- _Document section_:

Its a MacPro 5,1 running Win7, 12GB RAM, GTX 980 and a Titan X. I'm Currently running R20/V4 for evaluation, usually its R19/3.08.
nVidia Driver: 397.64
CUDA version: 9.1.85
Everything is stock, no overclocking.
This rig has been solid for a number of years, I've never had a problem with Cuda errors. This is suddenly what I get now:
I'm also seeing corruption on the connected display, and other weirdness. I did get it working again by uninstalling and reinstalling Cuda and drivers (via more current versions which also failed, so I rolled back to nVidia Driver: 397.64 and CUDA version: 9.1.85).CUDA error 719 on device 1: unspecified launch failure
-> could not get memory info
CUDA error 719 on device 1: unspecified launch failure
-> failed to destroy CUDA event
CUDA error 719 on device 1: unspecified launch failure
-> failed to deallocate pinned memory
CUDA error 719 on device 1: unspecified launch failure
-> could not get memory info
CUDA error 719 on device 1: unspecified launch failure
-> failed to destroy CUDA event
Started logging on 05.12.18 15:25:12
OctaneRender 4.00 (4000021)
CUDA error 700 on device 0: an illegal memory access was encountered
CUDA error 700 on device 1: an illegal memory access was encountered
-> failed to download symbol(stats data)
-> failed to wait for event
device 0: path tracing kernel failed
device 1: path tracing kernel failed
CUDA error 700 on device 1: an illegal memory access was encountered
CUDA error 700 on device 0: an illegal memory access was encountered
-> failed to load symbol data to the device(deep_data)

- _Requirement A_: Please output the passage of the CUDA error post that begins at the words "-> failed to wait" and stops after "to the device(deep_data)", copied without changes.
- _Requirement B_: According to the CUDA error post, how much RAM does the machine have?

- _Data for analysis_:

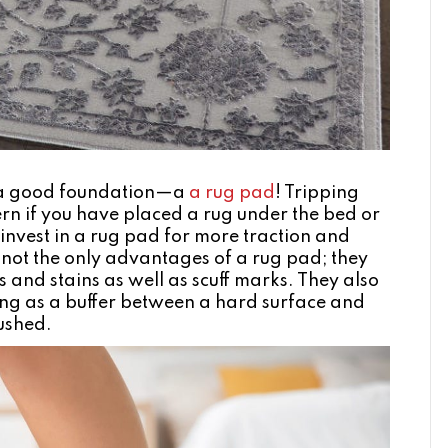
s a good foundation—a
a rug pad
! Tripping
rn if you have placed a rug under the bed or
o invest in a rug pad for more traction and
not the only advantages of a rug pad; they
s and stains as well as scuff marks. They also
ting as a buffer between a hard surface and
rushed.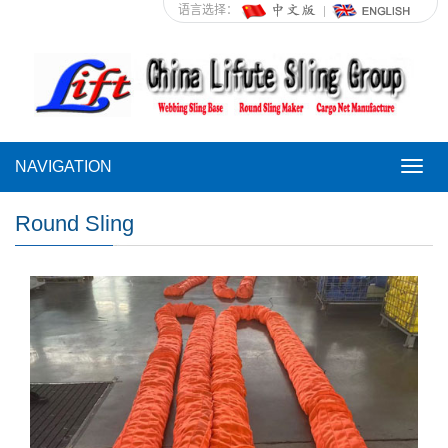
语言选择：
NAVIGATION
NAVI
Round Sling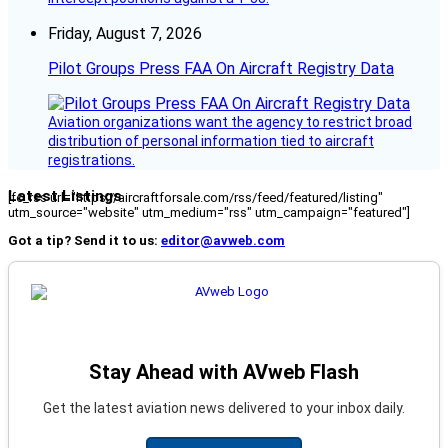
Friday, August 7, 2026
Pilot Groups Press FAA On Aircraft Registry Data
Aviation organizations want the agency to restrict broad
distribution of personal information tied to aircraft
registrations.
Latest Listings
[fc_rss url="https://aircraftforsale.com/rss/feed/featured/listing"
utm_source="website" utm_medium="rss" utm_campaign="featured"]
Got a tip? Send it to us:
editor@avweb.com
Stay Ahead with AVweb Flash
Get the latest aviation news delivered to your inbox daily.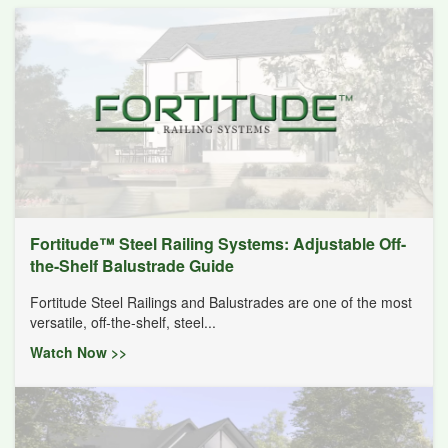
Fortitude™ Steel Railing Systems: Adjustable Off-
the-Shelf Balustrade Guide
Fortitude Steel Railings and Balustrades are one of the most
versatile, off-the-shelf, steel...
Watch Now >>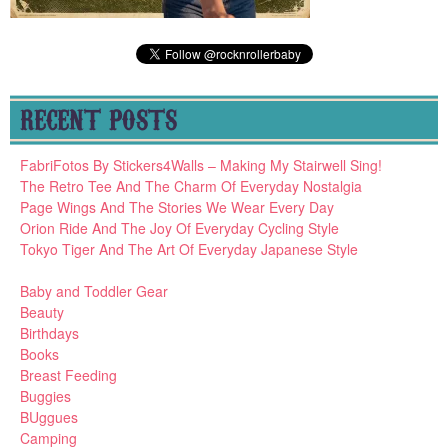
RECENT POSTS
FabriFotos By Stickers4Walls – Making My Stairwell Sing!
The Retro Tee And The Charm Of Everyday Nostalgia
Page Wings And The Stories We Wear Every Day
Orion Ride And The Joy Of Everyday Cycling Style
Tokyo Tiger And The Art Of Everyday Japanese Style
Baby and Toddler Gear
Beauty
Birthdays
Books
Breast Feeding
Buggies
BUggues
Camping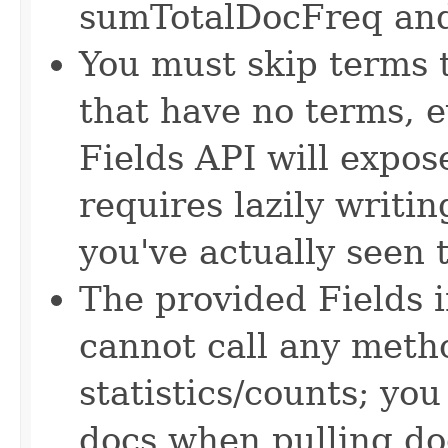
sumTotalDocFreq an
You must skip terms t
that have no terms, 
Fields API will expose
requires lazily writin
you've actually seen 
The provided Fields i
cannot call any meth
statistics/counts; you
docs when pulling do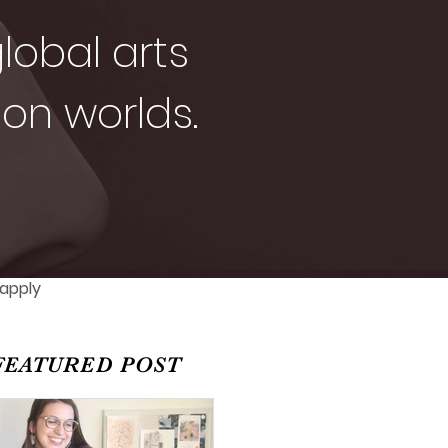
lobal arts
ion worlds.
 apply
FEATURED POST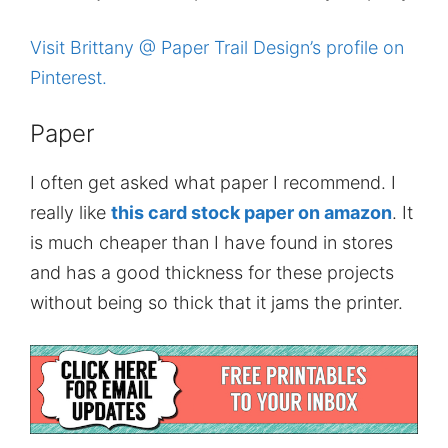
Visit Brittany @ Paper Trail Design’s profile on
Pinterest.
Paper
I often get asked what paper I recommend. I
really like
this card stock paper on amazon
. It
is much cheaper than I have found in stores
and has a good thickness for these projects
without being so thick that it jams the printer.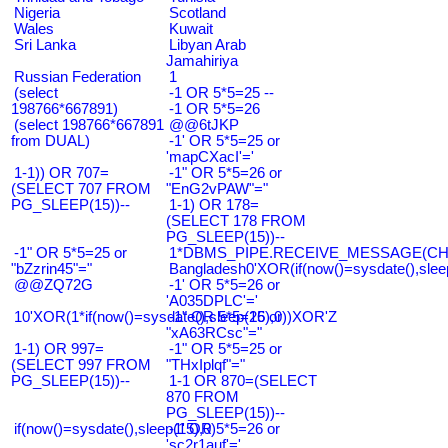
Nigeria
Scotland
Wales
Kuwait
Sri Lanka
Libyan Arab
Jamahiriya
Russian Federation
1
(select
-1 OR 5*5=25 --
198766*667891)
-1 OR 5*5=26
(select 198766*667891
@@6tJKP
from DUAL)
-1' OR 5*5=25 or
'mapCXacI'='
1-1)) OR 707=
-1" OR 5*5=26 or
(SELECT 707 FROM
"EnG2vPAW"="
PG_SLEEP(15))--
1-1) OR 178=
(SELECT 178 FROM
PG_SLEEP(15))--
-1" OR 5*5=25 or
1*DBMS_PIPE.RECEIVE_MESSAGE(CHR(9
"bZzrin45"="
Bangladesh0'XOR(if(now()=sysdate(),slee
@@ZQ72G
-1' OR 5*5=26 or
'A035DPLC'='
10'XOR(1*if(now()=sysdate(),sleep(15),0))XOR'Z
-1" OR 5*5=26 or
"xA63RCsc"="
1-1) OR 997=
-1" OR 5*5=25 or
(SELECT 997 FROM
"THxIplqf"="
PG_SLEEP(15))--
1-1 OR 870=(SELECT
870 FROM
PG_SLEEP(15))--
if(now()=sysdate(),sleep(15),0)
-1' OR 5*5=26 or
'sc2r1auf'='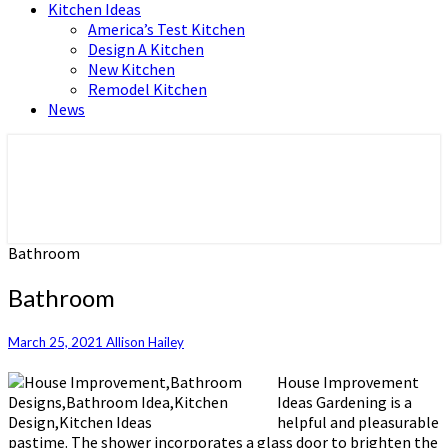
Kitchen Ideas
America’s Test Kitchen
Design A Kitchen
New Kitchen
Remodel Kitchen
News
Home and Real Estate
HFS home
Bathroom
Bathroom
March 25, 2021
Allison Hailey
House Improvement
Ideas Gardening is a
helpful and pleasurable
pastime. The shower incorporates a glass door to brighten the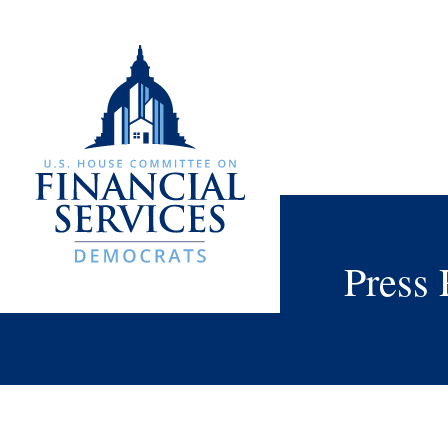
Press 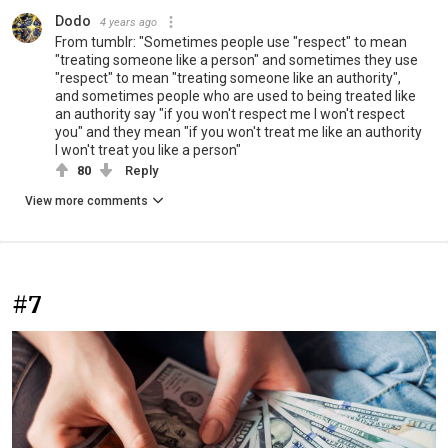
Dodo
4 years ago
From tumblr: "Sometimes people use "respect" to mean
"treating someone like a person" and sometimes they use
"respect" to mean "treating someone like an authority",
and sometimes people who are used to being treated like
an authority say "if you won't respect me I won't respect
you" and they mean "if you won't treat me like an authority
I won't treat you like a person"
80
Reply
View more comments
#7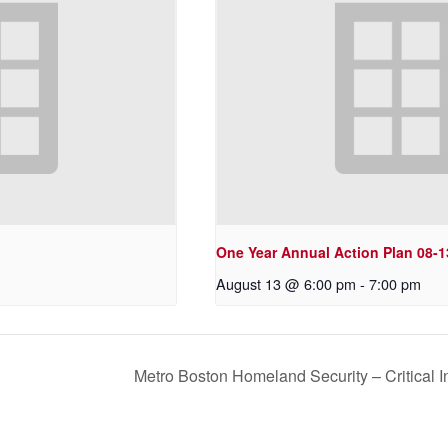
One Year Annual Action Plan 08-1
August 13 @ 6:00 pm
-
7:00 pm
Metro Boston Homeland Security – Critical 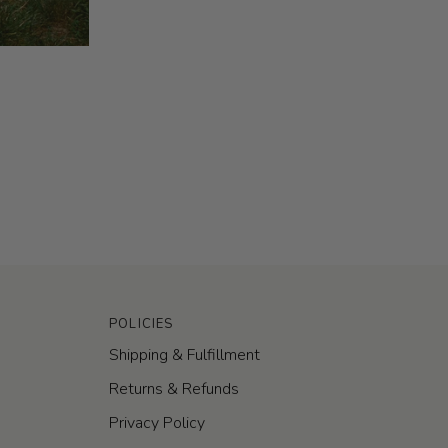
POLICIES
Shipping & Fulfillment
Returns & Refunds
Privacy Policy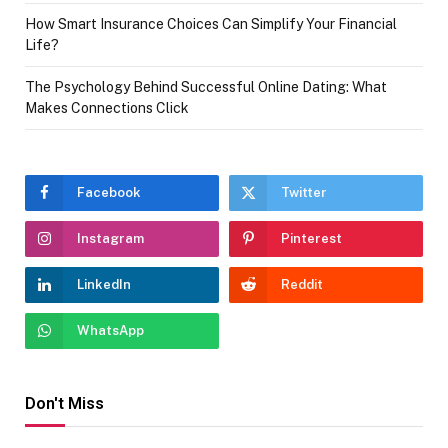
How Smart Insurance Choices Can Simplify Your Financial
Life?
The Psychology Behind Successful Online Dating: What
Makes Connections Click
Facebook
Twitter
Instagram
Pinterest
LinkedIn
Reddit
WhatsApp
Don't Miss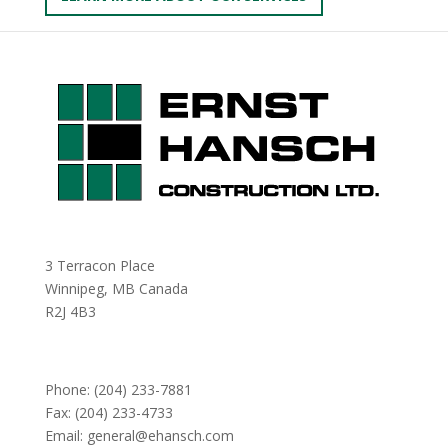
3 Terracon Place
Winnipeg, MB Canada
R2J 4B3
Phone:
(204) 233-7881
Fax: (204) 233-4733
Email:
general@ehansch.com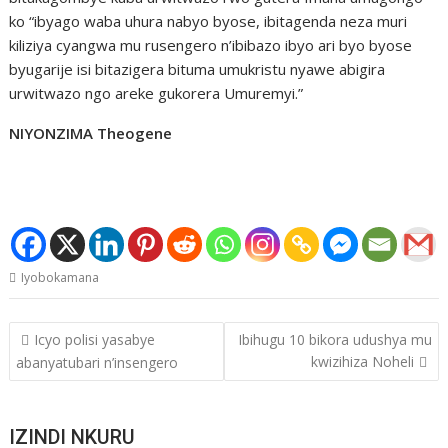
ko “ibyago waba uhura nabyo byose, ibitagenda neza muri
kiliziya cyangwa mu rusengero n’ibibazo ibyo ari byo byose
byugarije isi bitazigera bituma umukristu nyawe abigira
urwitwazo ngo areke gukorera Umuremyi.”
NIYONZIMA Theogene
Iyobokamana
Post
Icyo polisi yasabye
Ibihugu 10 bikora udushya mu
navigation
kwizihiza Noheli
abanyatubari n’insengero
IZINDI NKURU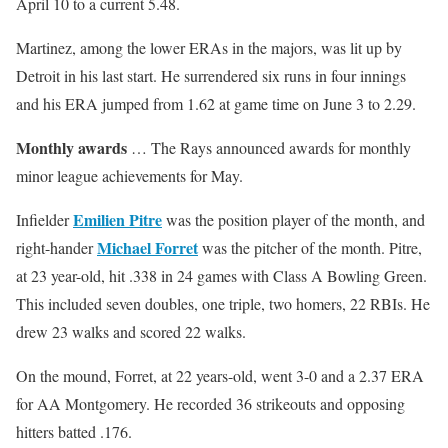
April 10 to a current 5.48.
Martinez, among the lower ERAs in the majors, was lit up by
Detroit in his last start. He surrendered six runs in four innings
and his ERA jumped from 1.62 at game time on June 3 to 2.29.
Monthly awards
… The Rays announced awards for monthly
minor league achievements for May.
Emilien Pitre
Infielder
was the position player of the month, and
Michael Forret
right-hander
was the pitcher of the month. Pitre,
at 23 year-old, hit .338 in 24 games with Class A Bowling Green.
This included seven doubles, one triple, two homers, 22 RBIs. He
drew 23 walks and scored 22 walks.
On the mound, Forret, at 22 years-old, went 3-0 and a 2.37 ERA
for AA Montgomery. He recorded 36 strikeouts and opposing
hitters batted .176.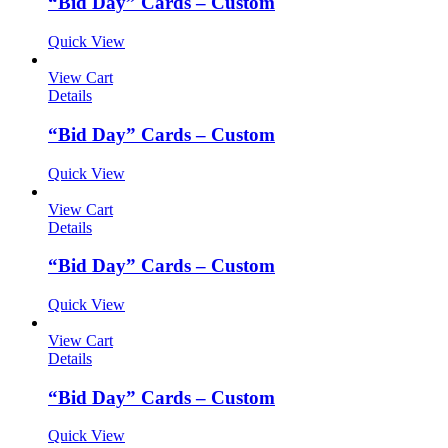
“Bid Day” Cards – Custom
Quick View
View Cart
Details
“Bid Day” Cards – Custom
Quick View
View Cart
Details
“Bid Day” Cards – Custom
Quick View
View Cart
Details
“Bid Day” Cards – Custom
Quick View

- _Result A_:
-> failed to wait for event
device 0: path tracing kernel failed
device 1: path tracing kernel failed
CUDA error 700 on device 1: an illegal memory access was encountered
CUDA error 700 on device 0: an illegal memory access was encountered
-> failed to load symbol data to the device(deep_data)

- _Result B_: 12GB